Work task:
Copy out every line of the rows below word for word, omitting the pictures.
^^^^^^^^
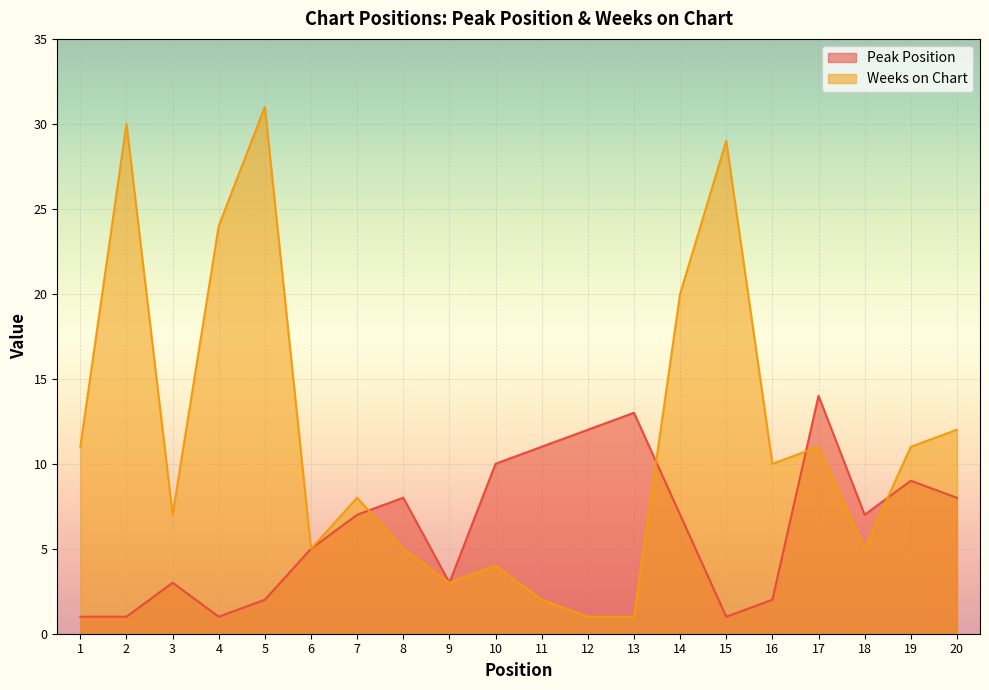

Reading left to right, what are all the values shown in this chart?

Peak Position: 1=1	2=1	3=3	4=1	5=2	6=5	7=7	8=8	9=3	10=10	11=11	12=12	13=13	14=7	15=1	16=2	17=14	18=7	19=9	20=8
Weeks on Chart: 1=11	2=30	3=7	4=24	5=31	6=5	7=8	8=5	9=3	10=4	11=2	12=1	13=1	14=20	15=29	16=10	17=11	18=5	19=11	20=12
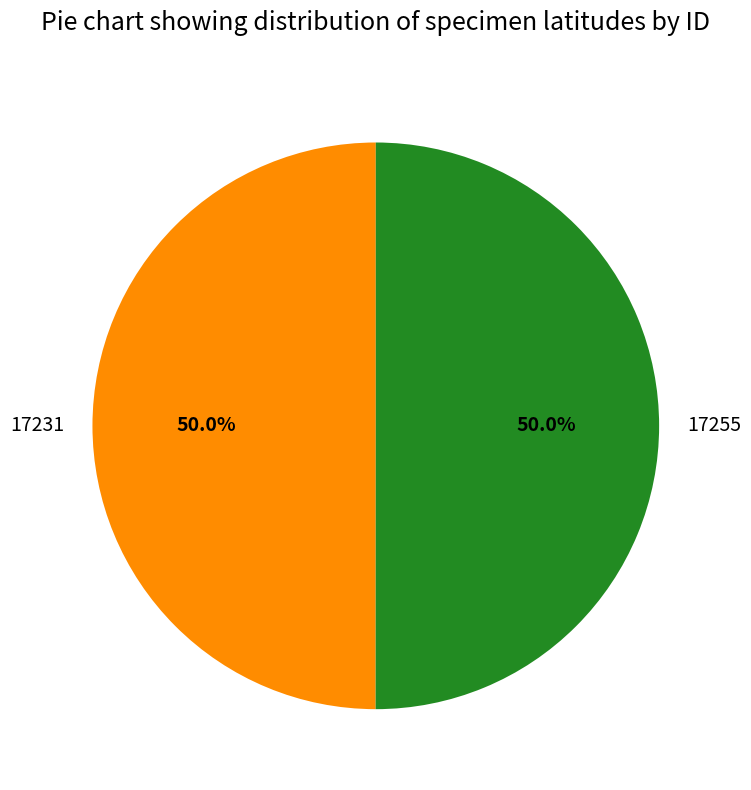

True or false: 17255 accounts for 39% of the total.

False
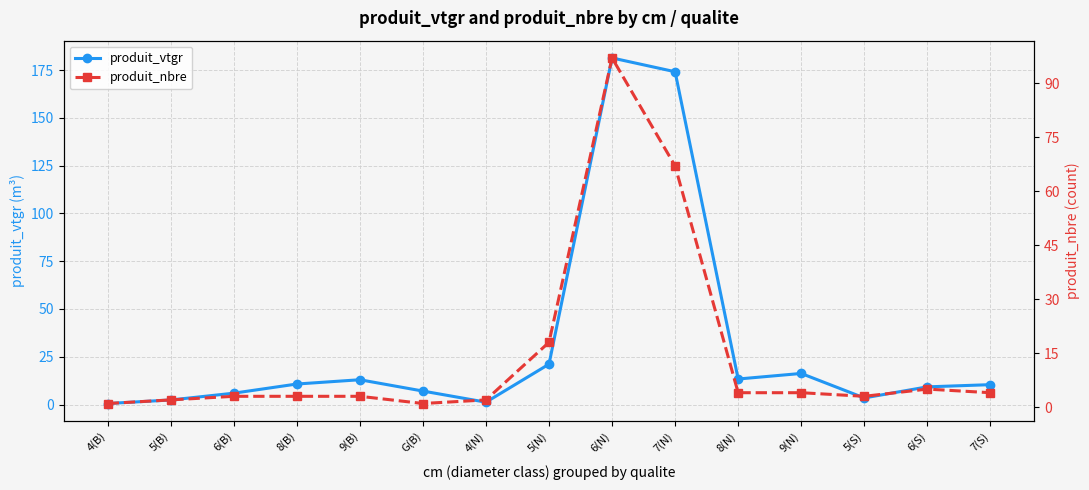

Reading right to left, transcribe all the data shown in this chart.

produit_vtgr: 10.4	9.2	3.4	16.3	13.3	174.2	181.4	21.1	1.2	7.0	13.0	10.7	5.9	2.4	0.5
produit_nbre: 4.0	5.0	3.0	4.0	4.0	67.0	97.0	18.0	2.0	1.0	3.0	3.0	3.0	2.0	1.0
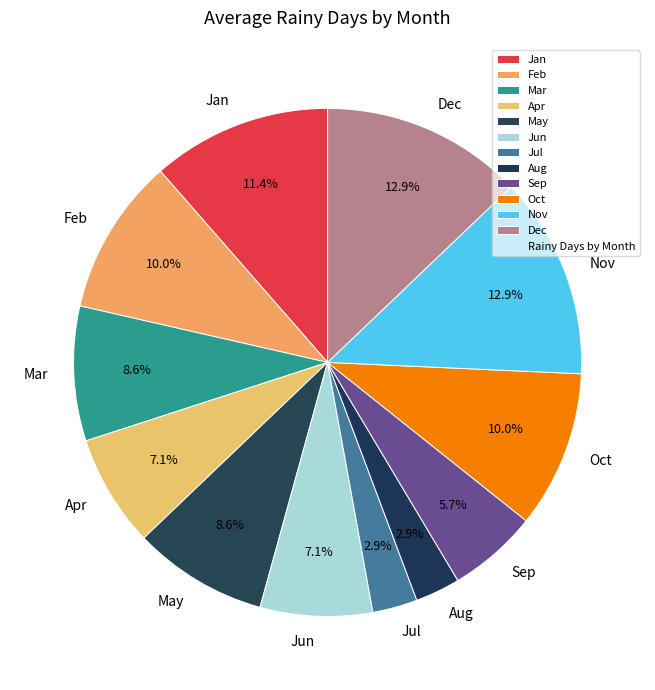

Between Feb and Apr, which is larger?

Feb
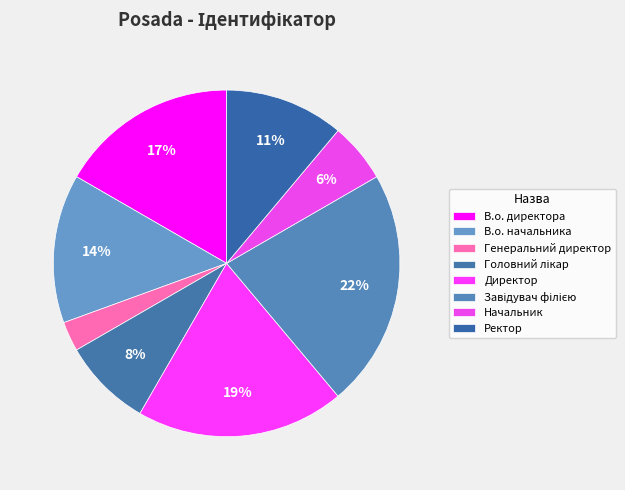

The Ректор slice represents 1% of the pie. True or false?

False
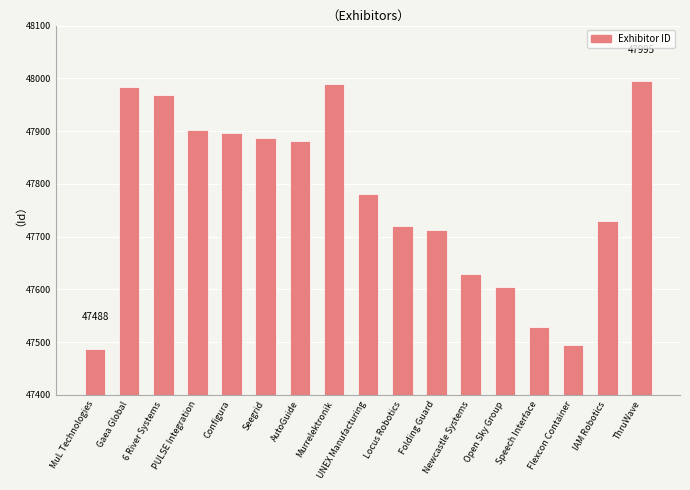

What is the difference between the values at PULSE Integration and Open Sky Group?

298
^^^^^^^^
Your response:
Reading left to right, what are all the values shown in this chart?

Peak Position: 1=1	2=1	3=3	4=1	5=2	6=5	7=7	8=8	9=3	10=10	11=11	12=12	13=13	14=7	15=1	16=2	17=14	18=7	19=9	20=8
Weeks on Chart: 1=11	2=30	3=7	4=24	5=31	6=5	7=8	8=5	9=3	10=4	11=2	12=1	13=1	14=20	15=29	16=10	17=11	18=5	19=11	20=12

True or false: 17255 accounts for 39% of the total.

False

Reading right to left, transcribe all the data shown in this chart.

produit_vtgr: 10.4	9.2	3.4	16.3	13.3	174.2	181.4	21.1	1.2	7.0	13.0	10.7	5.9	2.4	0.5
produit_nbre: 4.0	5.0	3.0	4.0	4.0	67.0	97.0	18.0	2.0	1.0	3.0	3.0	3.0	2.0	1.0

Between Feb and Apr, which is larger?

Feb

The Ректор slice represents 1% of the pie. True or false?

False

What is the difference between the values at PULSE Integration and Open Sky Group?

298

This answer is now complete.